А он благодарил, господи, как он благодарил, отдавая мне всего себя и все, что имел, а что он имел-то, кроме двух пиджаков и желтых ботинок на толстой каучуковой подошве?!
(Впрочем, вправе ли мы судить родителей? Вероятно, нет, особенно в том случае, если истинные их отношения неведомы нам. Но мы-то считаем, что все знаем... Нужна, видимо, такая культура человеческих о т н о ш е н и й, которая до сих пор есть идеал неосуществленный, - иначе бы проблема детей в семье не составляла один из главных предметов мирового искусства.
Мне было страшно читать о том, как разделились дети Льва Толстого, когда он ушел из дома, одни стояли за мать, другие - за отца.
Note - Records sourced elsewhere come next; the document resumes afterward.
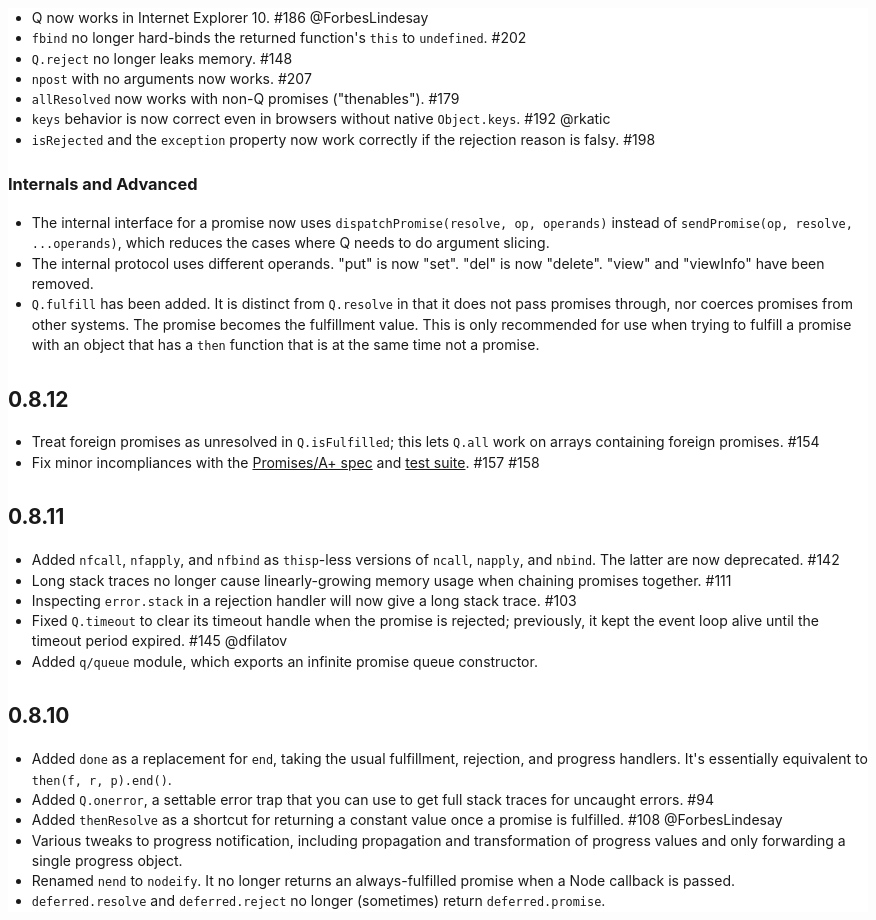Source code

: - Q now works in Internet Explorer 10. #186 @ForbesLindesay
- `fbind` no longer hard-binds the returned function's `this` to `undefined`.
  #202
- `Q.reject` no longer leaks memory. #148
- `npost` with no arguments now works. #207
- `allResolved` now works with non-Q promises ("thenables"). #179
- `keys` behavior is now correct even in browsers without native
  `Object.keys`. #192 @rkatic
- `isRejected` and the `exception` property now work correctly if the
  rejection reason is falsy. #198

### Internals and Advanced

- The internal interface for a promise now uses
  `dispatchPromise(resolve, op, operands)` instead of `sendPromise(op,
  resolve, ...operands)`, which reduces the cases where Q needs to do
  argument slicing.
- The internal protocol uses different operands. "put" is now "set".
  "del" is now "delete". "view" and "viewInfo" have been removed.
- `Q.fulfill` has been added. It is distinct from `Q.resolve` in that
  it does not pass promises through, nor coerces promises from other
  systems. The promise becomes the fulfillment value. This is only
  recommended for use when trying to fulfill a promise with an object that has
  a `then` function that is at the same time not a promise.

## 0.8.12

- Treat foreign promises as unresolved in `Q.isFulfilled`; this lets `Q.all`
  work on arrays containing foreign promises. #154
- Fix minor incompliances with the [Promises/A+ spec][] and [test suite][]. #157
  #158

[Promises/A+ spec]: http://promises-aplus.github.com/promises-spec/

[test suite]: https://github.com/promises-aplus/promises-tests

## 0.8.11

- Added ``nfcall``, ``nfapply``, and ``nfbind`` as ``thisp``-less versions of
  ``ncall``, ``napply``, and ``nbind``. The latter are now deprecated. #142
- Long stack traces no longer cause linearly-growing memory usage when chaining
  promises together. #111
- Inspecting ``error.stack`` in a rejection handler will now give a long stack
  trace. #103
- Fixed ``Q.timeout`` to clear its timeout handle when the promise is rejected;
  previously, it kept the event loop alive until the timeout period expired.
  #145 @dfilatov
- Added `q/queue` module, which exports an infinite promise queue
  constructor.

## 0.8.10

- Added ``done`` as a replacement for ``end``, taking the usual fulfillment,
  rejection, and progress handlers. It's essentially equivalent to
  ``then(f, r, p).end()``.
- Added ``Q.onerror``, a settable error trap that you can use to get full stack
  traces for uncaught errors. #94
- Added ``thenResolve`` as a shortcut for returning a constant value once a
  promise is fulfilled. #108 @ForbesLindesay
- Various tweaks to progress notification, including propagation and
  transformation of progress values and only forwarding a single progress
  object.
- Renamed ``nend`` to ``nodeify``. It no longer returns an always-fulfilled
  promise when a Node callback is passed.
- ``deferred.resolve`` and ``deferred.reject`` no longer (sometimes) return
  ``deferred.promise``.

[strawman]: http://wiki.ecmascript.org/doku.php?id=strawman:concurrency
[API Reference]: https://github.com/kriskowal/q/wiki/API-Reference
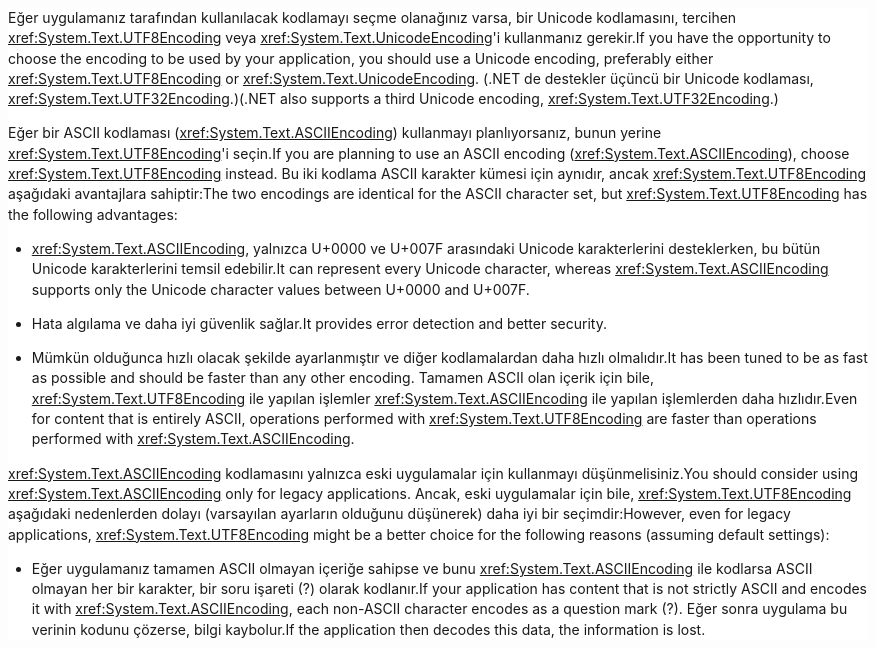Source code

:  <span data-ttu-id="b7b2a-213">Eğer uygulamanız tarafından kullanılacak kodlamayı seçme olanağınız varsa, bir Unicode kodlamasını, tercihen <xref:System.Text.UTF8Encoding> veya <xref:System.Text.UnicodeEncoding>'i kullanmanız gerekir.</span><span class="sxs-lookup"><span data-stu-id="b7b2a-213">If you have the opportunity to choose the encoding to be used by your application, you should use a Unicode encoding, preferably either <xref:System.Text.UTF8Encoding> or <xref:System.Text.UnicodeEncoding>.</span></span> <span data-ttu-id="b7b2a-214">(.NET de destekler üçüncü bir Unicode kodlaması, <xref:System.Text.UTF32Encoding>.)</span><span class="sxs-lookup"><span data-stu-id="b7b2a-214">(.NET also supports a third Unicode encoding, <xref:System.Text.UTF32Encoding>.)</span></span>  
  
 <span data-ttu-id="b7b2a-215">Eğer bir ASCII kodlaması (<xref:System.Text.ASCIIEncoding>) kullanmayı planlıyorsanız, bunun yerine <xref:System.Text.UTF8Encoding>'i seçin.</span><span class="sxs-lookup"><span data-stu-id="b7b2a-215">If you are planning to use an ASCII encoding (<xref:System.Text.ASCIIEncoding>), choose <xref:System.Text.UTF8Encoding> instead.</span></span> <span data-ttu-id="b7b2a-216">Bu iki kodlama ASCII karakter kümesi için aynıdır, ancak <xref:System.Text.UTF8Encoding> aşağıdaki avantajlara sahiptir:</span><span class="sxs-lookup"><span data-stu-id="b7b2a-216">The two encodings are identical for the ASCII character set, but <xref:System.Text.UTF8Encoding> has the following advantages:</span></span>  
  
-   <span data-ttu-id="b7b2a-217"><xref:System.Text.ASCIIEncoding>, yalnızca U+0000 ve U+007F arasındaki Unicode karakterlerini desteklerken, bu bütün Unicode karakterlerini temsil edebilir.</span><span class="sxs-lookup"><span data-stu-id="b7b2a-217">It can represent every Unicode character, whereas <xref:System.Text.ASCIIEncoding> supports only the Unicode character values between U+0000 and U+007F.</span></span>  
  
-   <span data-ttu-id="b7b2a-218">Hata algılama ve daha iyi güvenlik sağlar.</span><span class="sxs-lookup"><span data-stu-id="b7b2a-218">It provides error detection and better security.</span></span>  
  
-   <span data-ttu-id="b7b2a-219">Mümkün olduğunca hızlı olacak şekilde ayarlanmıştır ve diğer kodlamalardan daha hızlı olmalıdır.</span><span class="sxs-lookup"><span data-stu-id="b7b2a-219">It has been tuned to be as fast as possible and should be faster than any other encoding.</span></span> <span data-ttu-id="b7b2a-220">Tamamen ASCII olan içerik için bile, <xref:System.Text.UTF8Encoding> ile yapılan işlemler <xref:System.Text.ASCIIEncoding> ile yapılan işlemlerden daha hızlıdır.</span><span class="sxs-lookup"><span data-stu-id="b7b2a-220">Even for content that is entirely ASCII, operations performed with <xref:System.Text.UTF8Encoding> are faster than operations performed with <xref:System.Text.ASCIIEncoding>.</span></span>  
  
 <span data-ttu-id="b7b2a-221"><xref:System.Text.ASCIIEncoding> kodlamasını yalnızca eski uygulamalar için kullanmayı düşünmelisiniz.</span><span class="sxs-lookup"><span data-stu-id="b7b2a-221">You should consider using <xref:System.Text.ASCIIEncoding> only for legacy applications.</span></span> <span data-ttu-id="b7b2a-222">Ancak, eski uygulamalar için bile, <xref:System.Text.UTF8Encoding> aşağıdaki nedenlerden dolayı (varsayılan ayarların olduğunu düşünerek) daha iyi bir seçimdir:</span><span class="sxs-lookup"><span data-stu-id="b7b2a-222">However, even for legacy applications, <xref:System.Text.UTF8Encoding> might be a better choice for the following reasons (assuming default settings):</span></span>  
  
-   <span data-ttu-id="b7b2a-223">Eğer uygulamanız tamamen ASCII olmayan içeriğe sahipse ve bunu <xref:System.Text.ASCIIEncoding> ile kodlarsa ASCII olmayan her bir karakter, bir soru işareti (?) olarak kodlanır.</span><span class="sxs-lookup"><span data-stu-id="b7b2a-223">If your application has content that is not strictly ASCII and encodes it with <xref:System.Text.ASCIIEncoding>, each non-ASCII character encodes as a question mark (?).</span></span> <span data-ttu-id="b7b2a-224">Eğer sonra uygulama bu verinin kodunu çözerse, bilgi kaybolur.</span><span class="sxs-lookup"><span data-stu-id="b7b2a-224">If the application then decodes this data, the information is lost.</span></span>  
  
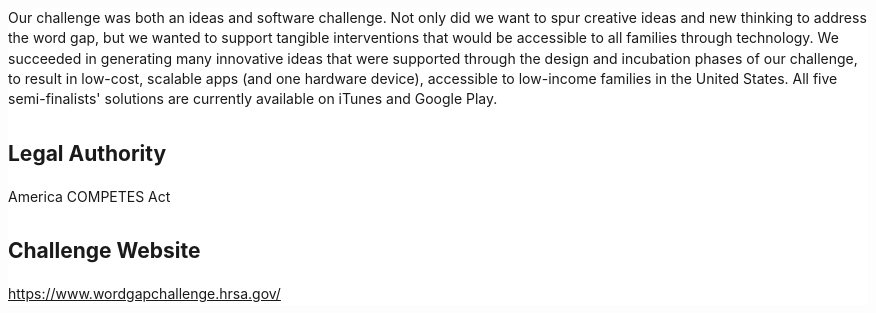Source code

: <p><span style="font-weight: 400;">Our challenge was both an ideas and software challenge. Not only did we want to spur creative ideas and new thinking to address the word gap, but we wanted to support tangible interventions that would be accessible to all families through technology. We succeeded in generating many innovative ideas that were supported through the design and incubation phases of our challenge, to result in low-cost, scalable apps (and one hardware device), accessible to low-income families in the United States. All five semi-finalists' solutions are currently available on iTunes and Google Play. </span>
</p>
<h2>Legal Authority</h2>
<p>America COMPETES Act</p>
<h2>Challenge Website</h2>
<p><a href="https://www.wordgapchallenge.hrsa.gov/">https://www.wordgapchallenge.hrsa.gov/</a>
</p>
</div>
</section>
</section>



</div>



</article>

</div>





</div>


</div>



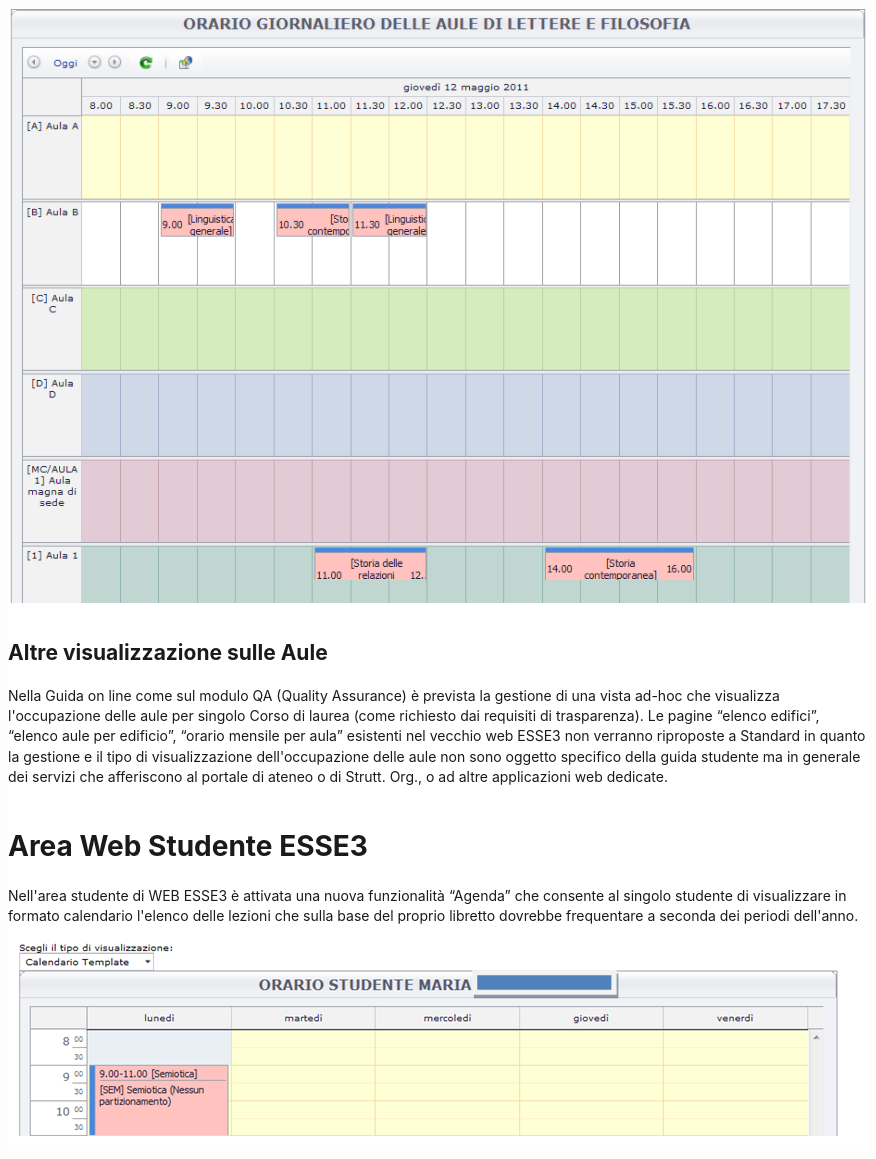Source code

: ![](uploads/images/up_web_publ_2012-03-20_1636.png)


## Altre visualizzazione sulle Aule 

Nella Guida on line come sul modulo QA (Quality Assurance) è prevista la gestione di una vista ad-hoc che visualizza l'occupazione delle aule per singolo Corso di laurea (come richiesto dai requisiti di trasparenza). Le pagine “elenco edifici”, “elenco aule per edificio”, “orario mensile per aula” esistenti nel vecchio web ESSE3 non verranno riproposte a Standard in quanto la gestione e il tipo di visualizzazione dell'occupazione delle aule non sono oggetto specifico della guida studente ma in generale dei servizi che afferiscono al portale di ateneo o di Strutt. Org., o ad altre applicazioni web dedicate.


# Area Web Studente ESSE3
Nell'area studente di WEB ESSE3 è attivata una nuova funzionalità “Agenda” che consente al singolo studente di visualizzare in formato calendario l'elenco delle lezioni che sulla base del proprio libretto dovrebbe frequentare a seconda dei periodi dell'anno.

![](uploads/images/up_web_publ_2012-03-20_1629.png)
Любовь к матери особого рода, она изначальна, в ней сокрыта преемственность и общность мира, в ней всегда - огромная жалость и тоска, в то время как любовь к отцу слагается из двух векторов, один из которых - проявление отцовской гражданской значимости, а другой - осознание этого нами, детьми.
...Бывал ли мой Старик хоть раз не прав, когда ссорился с мамой? Бывал. И мне тогда было особенно горько, но я всегда вспоминал древних римлян, их литературу: те умели видеть разность труда и меру его тяжести. Мама, когда читала мне древних, учила сострадать тем, кому тяжелее, - и я сострадал отцу. Кого ж винить мне? Маму? Старика? Наверное, себя - коллективизм обязан вывести в примат ответственности не общую, л е г к у ю правду, а личную, самую тяжкую и единственно честную.
...Судью избирают. Дети становятся судьями родителей, и плохо, когда их избирают на этот пост - столь тяжкий и испепеляющий изнутри, разрывающий душу надвое: отец Лермонтова умер от разрыва сердца, когда сын предпочел ему свою пензенскую, нежную бабушку...
Дети - это миры, и лишь немногие отцы-астрономы наблюдают небесные катастрофы и не очень часто говорят об этом людям, не желая с т р а щ а т ь возможностью горя, всеобщего и неотвратимого... Или я молю незнания? Я слагаю с себя звание судьи - нельзя делить неделимое: мы лишены права выбирать родителей, мы наделены правом понять их; стараться - во всяком случае.)
...Неужели есть некая общая закономерность, неужели все проходят одни и те же круги, неужели повторяемость - угодна разуму, а то, что должно быть нормой, - анормально?!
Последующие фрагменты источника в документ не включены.